(TEXT EXCERPT)
▶
Municipal Short-Term Note rating symbols are as follows:

“SP-1” – A municipal note rated “SP-1” exhibits a strong capacity to pay principal and interest. An issue determined to possess a very strong capacity to pay debt service is given a plus (+) designation.
“SP-2” – A municipal note rated “SP-2” exhibits a satisfactory capacity to pay principal and interest, with some vulnerability to adverse financial and economic changes over the term of the notes.

“SP-3” – A municipal note rated “SP-3” exhibits a speculative capacity to pay principal and interest.

Moody’s uses the Municipal Investment Grade (“MIG”) scale to rate U.S. municipal bond anticipation notes of up to three years maturity. Municipal notes rated on the MIG scale may be secured by either pledged revenues or proceeds of a take-out financing received prior to note maturity. MIG ratings expire at the maturity of the obligation, and the issuer’s long-term rating is only one consideration in assigning the MIG rating. MIG ratings are divided into three levels – “MIG-1” through “MIG-3” while speculative grade short-term obligations are designated “SG”. The following summarizes the ratings used by Moody’s for short-term municipal obligations:

“MIG-1” – This designation denotes superior credit quality. Excellent protection is afforded by established cash flows, highly reliable liquidity support, or demonstrated broad-based access to the market for refinancing.
◀
(TASKS AND EXERCISES)
**a)** According to the municipal note ratings text, what is given a plus (+) designation?
**b)** Reproduce everything in the municipal note ratings text from "Moody’s uses the" down to "market for refinancing.".
The listing isn't needed here.

(SUPPLIED ENTRIES)
▶
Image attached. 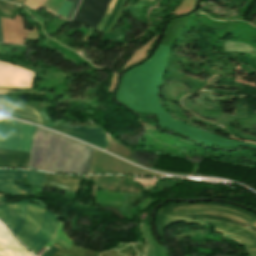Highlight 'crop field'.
<instances>
[{"label":"crop field","mask_w":256,"mask_h":256,"mask_svg":"<svg viewBox=\"0 0 256 256\" xmlns=\"http://www.w3.org/2000/svg\"><path fill=\"white\" fill-rule=\"evenodd\" d=\"M171 48L162 46L144 64L124 74L117 98L130 108L144 113H155L161 125L177 130L197 142L220 146L256 145L241 143L199 130L170 116L160 105L157 90L162 80L167 56Z\"/></svg>","instance_id":"8a807250"},{"label":"crop field","mask_w":256,"mask_h":256,"mask_svg":"<svg viewBox=\"0 0 256 256\" xmlns=\"http://www.w3.org/2000/svg\"><path fill=\"white\" fill-rule=\"evenodd\" d=\"M92 150V147L37 127L28 168L66 174H87Z\"/></svg>","instance_id":"ac0d7876"},{"label":"crop field","mask_w":256,"mask_h":256,"mask_svg":"<svg viewBox=\"0 0 256 256\" xmlns=\"http://www.w3.org/2000/svg\"><path fill=\"white\" fill-rule=\"evenodd\" d=\"M163 215L209 213L225 216L252 225L256 214L216 202L171 203L158 210Z\"/></svg>","instance_id":"34b2d1b8"},{"label":"crop field","mask_w":256,"mask_h":256,"mask_svg":"<svg viewBox=\"0 0 256 256\" xmlns=\"http://www.w3.org/2000/svg\"><path fill=\"white\" fill-rule=\"evenodd\" d=\"M35 128L0 116V149L30 153Z\"/></svg>","instance_id":"412701ff"},{"label":"crop field","mask_w":256,"mask_h":256,"mask_svg":"<svg viewBox=\"0 0 256 256\" xmlns=\"http://www.w3.org/2000/svg\"><path fill=\"white\" fill-rule=\"evenodd\" d=\"M209 222L223 236L242 241L247 256H256V232L227 222L201 219Z\"/></svg>","instance_id":"f4fd0767"},{"label":"crop field","mask_w":256,"mask_h":256,"mask_svg":"<svg viewBox=\"0 0 256 256\" xmlns=\"http://www.w3.org/2000/svg\"><path fill=\"white\" fill-rule=\"evenodd\" d=\"M34 72L0 62V88H33Z\"/></svg>","instance_id":"dd49c442"},{"label":"crop field","mask_w":256,"mask_h":256,"mask_svg":"<svg viewBox=\"0 0 256 256\" xmlns=\"http://www.w3.org/2000/svg\"><path fill=\"white\" fill-rule=\"evenodd\" d=\"M109 0H82L78 12L72 21L96 29Z\"/></svg>","instance_id":"e52e79f7"},{"label":"crop field","mask_w":256,"mask_h":256,"mask_svg":"<svg viewBox=\"0 0 256 256\" xmlns=\"http://www.w3.org/2000/svg\"><path fill=\"white\" fill-rule=\"evenodd\" d=\"M45 209V206L28 203L25 224L16 235L25 246L39 231Z\"/></svg>","instance_id":"d8731c3e"},{"label":"crop field","mask_w":256,"mask_h":256,"mask_svg":"<svg viewBox=\"0 0 256 256\" xmlns=\"http://www.w3.org/2000/svg\"><path fill=\"white\" fill-rule=\"evenodd\" d=\"M101 129L96 126L87 125L85 127L75 129L60 128L58 131L85 141L96 147L105 149L107 147V139Z\"/></svg>","instance_id":"5a996713"},{"label":"crop field","mask_w":256,"mask_h":256,"mask_svg":"<svg viewBox=\"0 0 256 256\" xmlns=\"http://www.w3.org/2000/svg\"><path fill=\"white\" fill-rule=\"evenodd\" d=\"M56 226L57 218L46 211L40 231L26 247L36 255L43 245L51 240Z\"/></svg>","instance_id":"3316defc"},{"label":"crop field","mask_w":256,"mask_h":256,"mask_svg":"<svg viewBox=\"0 0 256 256\" xmlns=\"http://www.w3.org/2000/svg\"><path fill=\"white\" fill-rule=\"evenodd\" d=\"M0 113L7 116L20 118L30 122L41 124L37 112L27 106L6 100L0 97Z\"/></svg>","instance_id":"28ad6ade"},{"label":"crop field","mask_w":256,"mask_h":256,"mask_svg":"<svg viewBox=\"0 0 256 256\" xmlns=\"http://www.w3.org/2000/svg\"><path fill=\"white\" fill-rule=\"evenodd\" d=\"M0 256H32L0 223Z\"/></svg>","instance_id":"d1516ede"},{"label":"crop field","mask_w":256,"mask_h":256,"mask_svg":"<svg viewBox=\"0 0 256 256\" xmlns=\"http://www.w3.org/2000/svg\"><path fill=\"white\" fill-rule=\"evenodd\" d=\"M81 177L82 176H61L48 174L45 185L77 193Z\"/></svg>","instance_id":"22f410ed"},{"label":"crop field","mask_w":256,"mask_h":256,"mask_svg":"<svg viewBox=\"0 0 256 256\" xmlns=\"http://www.w3.org/2000/svg\"><path fill=\"white\" fill-rule=\"evenodd\" d=\"M30 154L0 150V167L27 168Z\"/></svg>","instance_id":"cbeb9de0"},{"label":"crop field","mask_w":256,"mask_h":256,"mask_svg":"<svg viewBox=\"0 0 256 256\" xmlns=\"http://www.w3.org/2000/svg\"><path fill=\"white\" fill-rule=\"evenodd\" d=\"M20 203H6L0 205V219L13 232L18 217V209Z\"/></svg>","instance_id":"5142ce71"},{"label":"crop field","mask_w":256,"mask_h":256,"mask_svg":"<svg viewBox=\"0 0 256 256\" xmlns=\"http://www.w3.org/2000/svg\"><path fill=\"white\" fill-rule=\"evenodd\" d=\"M0 174H24L27 175V182L44 189V181L46 173L35 171L20 170H0Z\"/></svg>","instance_id":"d9b57169"},{"label":"crop field","mask_w":256,"mask_h":256,"mask_svg":"<svg viewBox=\"0 0 256 256\" xmlns=\"http://www.w3.org/2000/svg\"><path fill=\"white\" fill-rule=\"evenodd\" d=\"M96 201L124 206L123 193L97 190Z\"/></svg>","instance_id":"733c2abd"},{"label":"crop field","mask_w":256,"mask_h":256,"mask_svg":"<svg viewBox=\"0 0 256 256\" xmlns=\"http://www.w3.org/2000/svg\"><path fill=\"white\" fill-rule=\"evenodd\" d=\"M178 221H185L187 223H197V224L207 225L205 223H202L193 219L157 215V228L161 237L162 238L164 237V223L178 222Z\"/></svg>","instance_id":"4a817a6b"},{"label":"crop field","mask_w":256,"mask_h":256,"mask_svg":"<svg viewBox=\"0 0 256 256\" xmlns=\"http://www.w3.org/2000/svg\"><path fill=\"white\" fill-rule=\"evenodd\" d=\"M17 5L0 0V16L13 18Z\"/></svg>","instance_id":"bc2a9ffb"},{"label":"crop field","mask_w":256,"mask_h":256,"mask_svg":"<svg viewBox=\"0 0 256 256\" xmlns=\"http://www.w3.org/2000/svg\"><path fill=\"white\" fill-rule=\"evenodd\" d=\"M27 202L28 201H21L18 222H17L16 228L13 232L15 235L19 232L20 228L22 227V225L24 223Z\"/></svg>","instance_id":"214f88e0"},{"label":"crop field","mask_w":256,"mask_h":256,"mask_svg":"<svg viewBox=\"0 0 256 256\" xmlns=\"http://www.w3.org/2000/svg\"><path fill=\"white\" fill-rule=\"evenodd\" d=\"M121 1H122V0H117V1H116L115 5H114V7H113V9H112V11H111V13H110V16H109L107 22L105 23V25H104V27H103V29H102L103 32H106V30L108 29V27H109L110 24L112 23V21H113L115 15H116V13H117V10H118V8H119V5H120Z\"/></svg>","instance_id":"92a150f3"},{"label":"crop field","mask_w":256,"mask_h":256,"mask_svg":"<svg viewBox=\"0 0 256 256\" xmlns=\"http://www.w3.org/2000/svg\"><path fill=\"white\" fill-rule=\"evenodd\" d=\"M0 192L5 193H24L30 192L27 188L22 186L0 187Z\"/></svg>","instance_id":"dafd665d"},{"label":"crop field","mask_w":256,"mask_h":256,"mask_svg":"<svg viewBox=\"0 0 256 256\" xmlns=\"http://www.w3.org/2000/svg\"><path fill=\"white\" fill-rule=\"evenodd\" d=\"M115 1H116V0H111V1H110L109 7H108L106 13L104 14L103 18L101 19V21H100V23H99V25H98V27H97V30H99V31L101 30V28H102L104 22L106 21V19H107L109 13H110V11H111V9H112V7H113Z\"/></svg>","instance_id":"00972430"},{"label":"crop field","mask_w":256,"mask_h":256,"mask_svg":"<svg viewBox=\"0 0 256 256\" xmlns=\"http://www.w3.org/2000/svg\"><path fill=\"white\" fill-rule=\"evenodd\" d=\"M72 5V2L65 1L61 9L58 11V13L62 14L65 17L70 11Z\"/></svg>","instance_id":"a9b5d70f"},{"label":"crop field","mask_w":256,"mask_h":256,"mask_svg":"<svg viewBox=\"0 0 256 256\" xmlns=\"http://www.w3.org/2000/svg\"><path fill=\"white\" fill-rule=\"evenodd\" d=\"M23 175H0V180H18L24 179Z\"/></svg>","instance_id":"4177f3b9"},{"label":"crop field","mask_w":256,"mask_h":256,"mask_svg":"<svg viewBox=\"0 0 256 256\" xmlns=\"http://www.w3.org/2000/svg\"><path fill=\"white\" fill-rule=\"evenodd\" d=\"M45 0H26L25 5L39 8Z\"/></svg>","instance_id":"730fd06b"},{"label":"crop field","mask_w":256,"mask_h":256,"mask_svg":"<svg viewBox=\"0 0 256 256\" xmlns=\"http://www.w3.org/2000/svg\"><path fill=\"white\" fill-rule=\"evenodd\" d=\"M68 1L75 2V4H74L73 8L71 9L70 13L68 14V16L66 15L67 16L66 19L70 20L73 13L76 11V9L78 7L80 0H68Z\"/></svg>","instance_id":"eef30255"},{"label":"crop field","mask_w":256,"mask_h":256,"mask_svg":"<svg viewBox=\"0 0 256 256\" xmlns=\"http://www.w3.org/2000/svg\"><path fill=\"white\" fill-rule=\"evenodd\" d=\"M60 247L54 245L52 247L49 248V250L43 255V256H52V254L58 250Z\"/></svg>","instance_id":"ae1a2a85"},{"label":"crop field","mask_w":256,"mask_h":256,"mask_svg":"<svg viewBox=\"0 0 256 256\" xmlns=\"http://www.w3.org/2000/svg\"><path fill=\"white\" fill-rule=\"evenodd\" d=\"M15 185L14 181H0V186H11Z\"/></svg>","instance_id":"d3111659"},{"label":"crop field","mask_w":256,"mask_h":256,"mask_svg":"<svg viewBox=\"0 0 256 256\" xmlns=\"http://www.w3.org/2000/svg\"><path fill=\"white\" fill-rule=\"evenodd\" d=\"M6 202H7V201H6V199H5L4 195H3V193H0V204L6 203Z\"/></svg>","instance_id":"750c4746"},{"label":"crop field","mask_w":256,"mask_h":256,"mask_svg":"<svg viewBox=\"0 0 256 256\" xmlns=\"http://www.w3.org/2000/svg\"><path fill=\"white\" fill-rule=\"evenodd\" d=\"M8 1L23 4L25 0H8Z\"/></svg>","instance_id":"bd1437ed"},{"label":"crop field","mask_w":256,"mask_h":256,"mask_svg":"<svg viewBox=\"0 0 256 256\" xmlns=\"http://www.w3.org/2000/svg\"><path fill=\"white\" fill-rule=\"evenodd\" d=\"M0 42H3V39H2V32H1V26H0Z\"/></svg>","instance_id":"1d83c4d3"}]
</instances>
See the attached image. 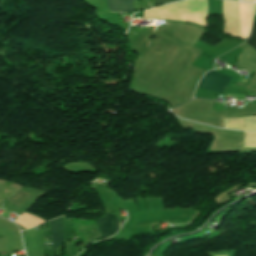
◀
(COMPLETED EXERCISE)
**a)** An issue determined to possess a very strong capacity to pay debt service.

**b)**
Moody’s uses the Municipal Investment Grade (“MIG”) scale to rate U.S. municipal bond anticipation notes of up to three years maturity. Municipal notes rated on the MIG scale may be secured by either pledged revenues or proceeds of a take-out financing received prior to note maturity. MIG ratings expire at the maturity of the obligation, and the issuer’s long-term rating is only one consideration in assigning the MIG rating. MIG ratings are divided into three levels – “MIG-1” through “MIG-3” while speculative grade short-term obligations are designated “SG”. The following summarizes the ratings used by Moody’s for short-term municipal obligations:

“MIG-1” – This designation denotes superior credit quality. Excellent protection is afforded by established cash flows, highly reliable liquidity support, or demonstrated broad-based access to the market for refinancing.